Transcribed page contents:
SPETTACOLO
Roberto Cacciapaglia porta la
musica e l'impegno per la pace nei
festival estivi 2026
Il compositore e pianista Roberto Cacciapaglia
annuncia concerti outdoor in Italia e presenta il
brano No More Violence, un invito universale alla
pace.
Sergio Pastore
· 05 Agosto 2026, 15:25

[Directive]
Please copy every line from the entries that includes the word "Roberto".

[Result of this exercise]
Roberto Cacciapaglia porta la
Il compositore e pianista Roberto Cacciapaglia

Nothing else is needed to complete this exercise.